Reproduce nothing but the lines from the one with "27:13.95 | 126 |" down to the last line of the data below.

__Information provided__

+++++

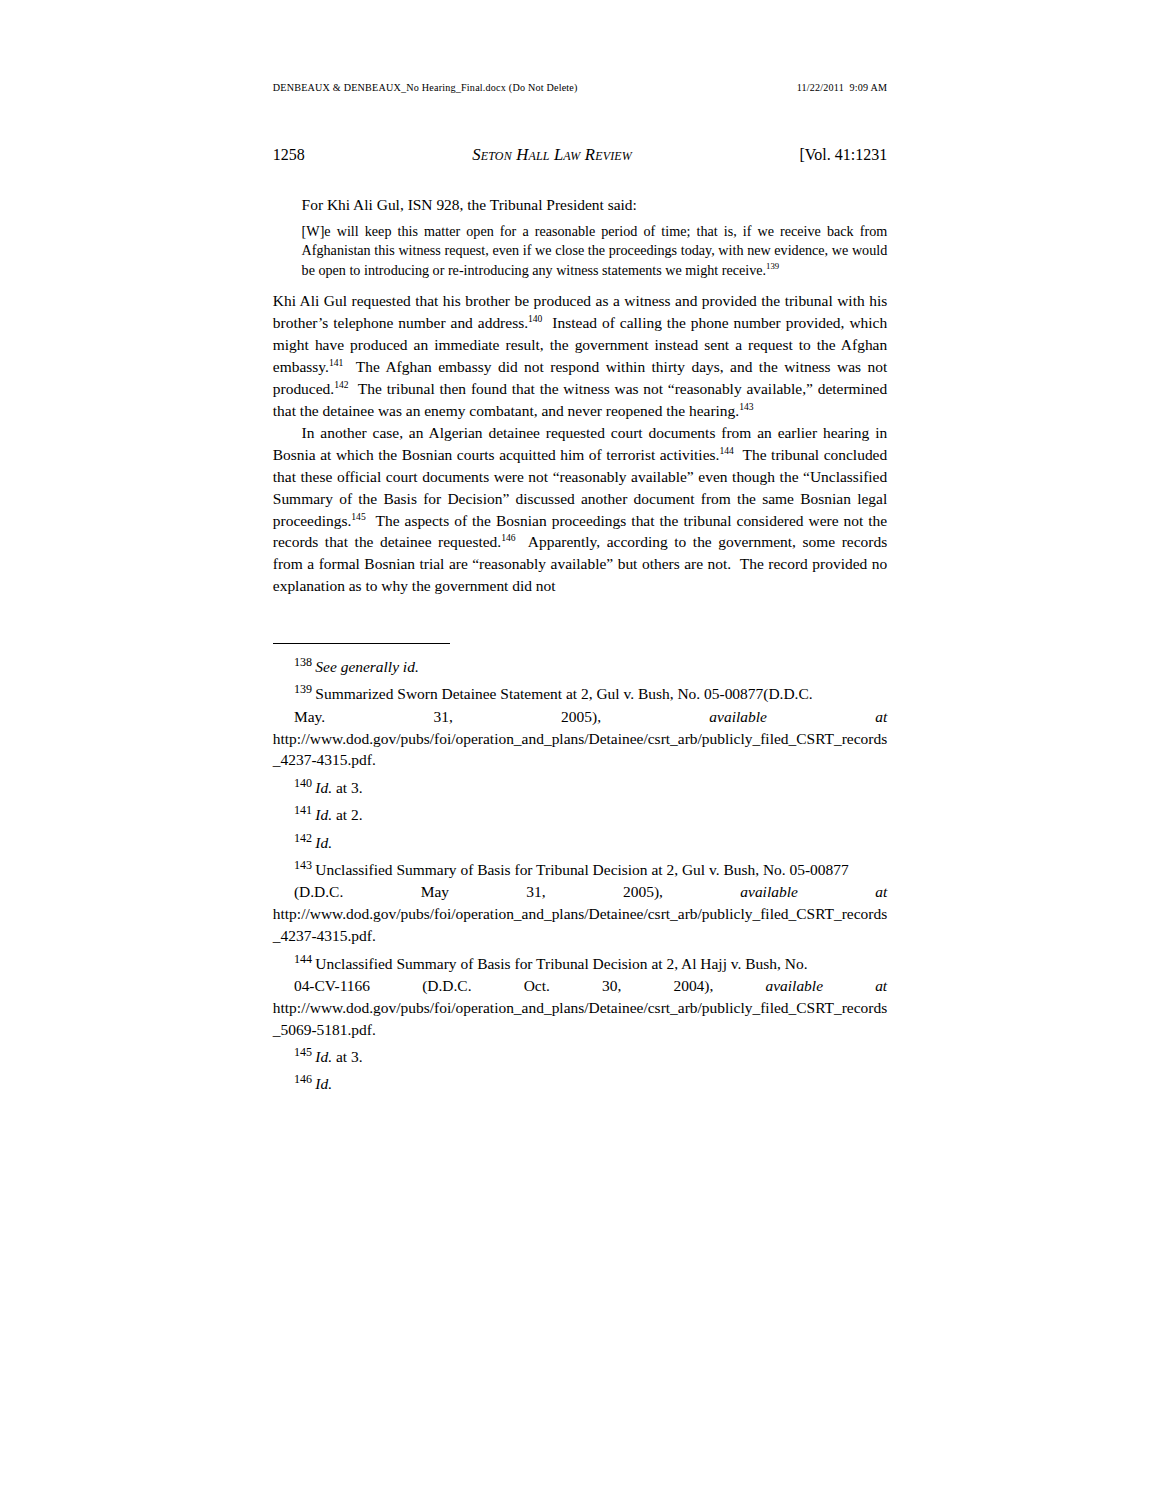DENBEAUX & DENBEAUX_No Hearing_Final.docx (Do Not Delete) 11/22/2011 9:09 AM
1258 Seton Hall Law Review [Vol. 41:1231
For Khi Ali Gul, ISN 928, the Tribunal President said:
[W]e will keep this matter open for a reasonable period of time; that is, if we receive back from Afghanistan this witness request, even if we close the proceedings today, with new evidence, we would be open to introducing or re-introducing any witness statements we might receive.139
Khi Ali Gul requested that his brother be produced as a witness and provided the tribunal with his brother’s telephone number and address.140 Instead of calling the phone number provided, which might have produced an immediate result, the government instead sent a request to the Afghan embassy.141 The Afghan embassy did not respond within thirty days, and the witness was not produced.142 The tribunal then found that the witness was not “reasonably available,” determined that the detainee was an enemy combatant, and never reopened the hearing.143
In another case, an Algerian detainee requested court documents from an earlier hearing in Bosnia at which the Bosnian courts acquitted him of terrorist activities.144 The tribunal concluded that these official court documents were not “reasonably available” even though the “Unclassified Summary of the Basis for Decision” discussed another document from the same Bosnian legal proceedings.145 The aspects of the Bosnian proceedings that the tribunal considered were not the records that the detainee requested.146 Apparently, according to the government, some records from a formal Bosnian trial are “reasonably available” but others are not. The record provided no explanation as to why the government did not
138 See generally id.
139 Summarized Sworn Detainee Statement at 2, Gul v. Bush, No. 05-00877(D.D.C. May. 31, 2005), available at http://www.dod.gov/pubs/foi/operation_and_plans/Detainee/csrt_arb/publicly_filed_CSRT_records_4237-4315.pdf.
140 Id. at 3.
141 Id. at 2.
142 Id.
143 Unclassified Summary of Basis for Tribunal Decision at 2, Gul v. Bush, No. 05-00877 (D.D.C. May 31, 2005), available at http://www.dod.gov/pubs/foi/operation_and_plans/Detainee/csrt_arb/publicly_filed_CSRT_records_4237-4315.pdf.
144 Unclassified Summary of Basis for Tribunal Decision at 2, Al Hajj v. Bush, No. 04-CV-1166(D.D.C. Oct. 30, 2004), available at http://www.dod.gov/pubs/foi/operation_and_plans/Detainee/csrt_arb/publicly_filed_CSRT_records_5069-5181.pdf.
145 Id. at 3.
146 Id.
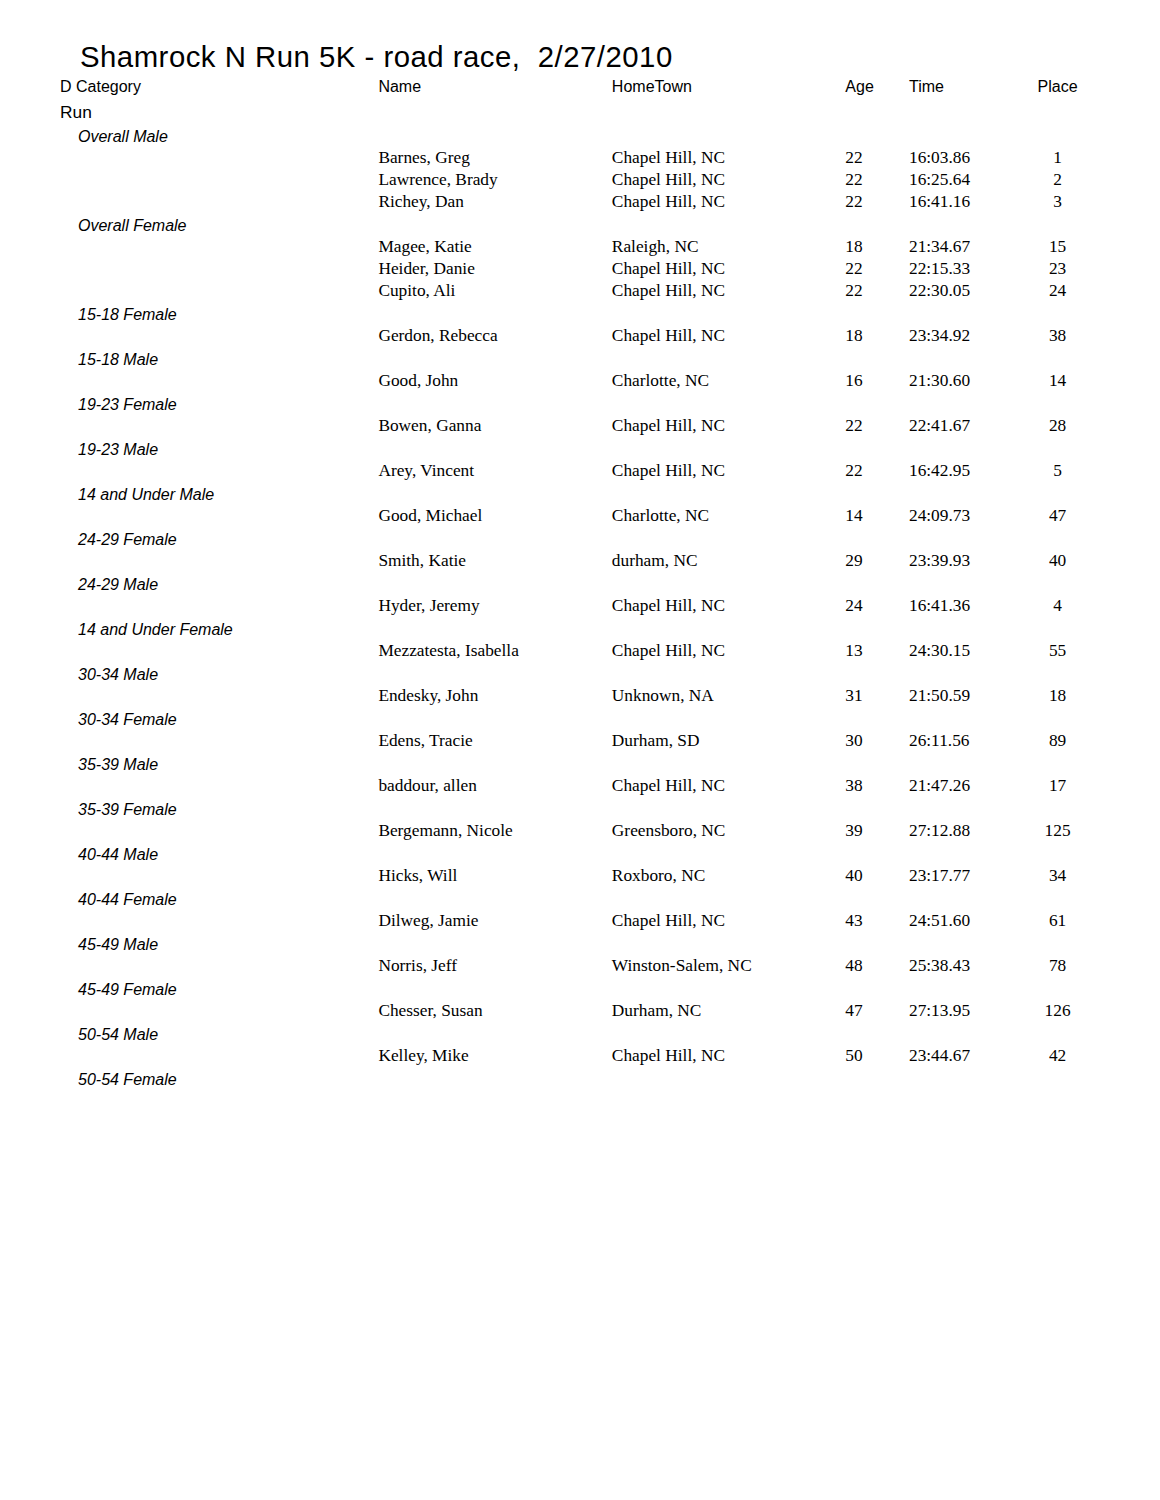Shamrock N Run 5K - road race, 2/27/2010
| D Category | Name | HomeTown | Age | Time | Place |
| --- | --- | --- | --- | --- | --- |
| Run |
| Overall Male |
| | Barnes, Greg | Chapel Hill, NC | 22 | 16:03.86 | 1 |
| | Lawrence, Brady | Chapel Hill, NC | 22 | 16:25.64 | 2 |
| | Richey, Dan | Chapel Hill, NC | 22 | 16:41.16 | 3 |
| Overall Female |
| | Magee, Katie | Raleigh, NC | 18 | 21:34.67 | 15 |
| | Heider, Danie | Chapel Hill, NC | 22 | 22:15.33 | 23 |
| | Cupito, Ali | Chapel Hill, NC | 22 | 22:30.05 | 24 |
| 15-18 Female |
| | Gerdon, Rebecca | Chapel Hill, NC | 18 | 23:34.92 | 38 |
| 15-18 Male |
| | Good, John | Charlotte, NC | 16 | 21:30.60 | 14 |
| 19-23 Female |
| | Bowen, Ganna | Chapel Hill, NC | 22 | 22:41.67 | 28 |
| 19-23 Male |
| | Arey, Vincent | Chapel Hill, NC | 22 | 16:42.95 | 5 |
| 14 and Under Male |
| | Good, Michael | Charlotte, NC | 14 | 24:09.73 | 47 |
| 24-29 Female |
| | Smith, Katie | durham, NC | 29 | 23:39.93 | 40 |
| 24-29 Male |
| | Hyder, Jeremy | Chapel Hill, NC | 24 | 16:41.36 | 4 |
| 14 and Under Female |
| | Mezzatesta, Isabella | Chapel Hill, NC | 13 | 24:30.15 | 55 |
| 30-34 Male |
| | Endesky, John | Unknown, NA | 31 | 21:50.59 | 18 |
| 30-34 Female |
| | Edens, Tracie | Durham, SD | 30 | 26:11.56 | 89 |
| 35-39 Male |
| | baddour, allen | Chapel Hill, NC | 38 | 21:47.26 | 17 |
| 35-39 Female |
| | Bergemann, Nicole | Greensboro, NC | 39 | 27:12.88 | 125 |
| 40-44 Male |
| | Hicks, Will | Roxboro, NC | 40 | 23:17.77 | 34 |
| 40-44 Female |
| | Dilweg, Jamie | Chapel Hill, NC | 43 | 24:51.60 | 61 |
| 45-49 Male |
| | Norris, Jeff | Winston-Salem, NC | 48 | 25:38.43 | 78 |
| 45-49 Female |
| | Chesser, Susan | Durham, NC | 47 | 27:13.95 | 126 |
| 50-54 Male |
| | Kelley, Mike | Chapel Hill, NC | 50 | 23:44.67 | 42 |
| 50-54 Female |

+++++

__Worked solution__
| | Chesser, Susan | Durham, NC | 47 | 27:13.95 | 126 |
| 50-54 Male |
| | Kelley, Mike | Chapel Hill, NC | 50 | 23:44.67 | 42 |
| 50-54 Female |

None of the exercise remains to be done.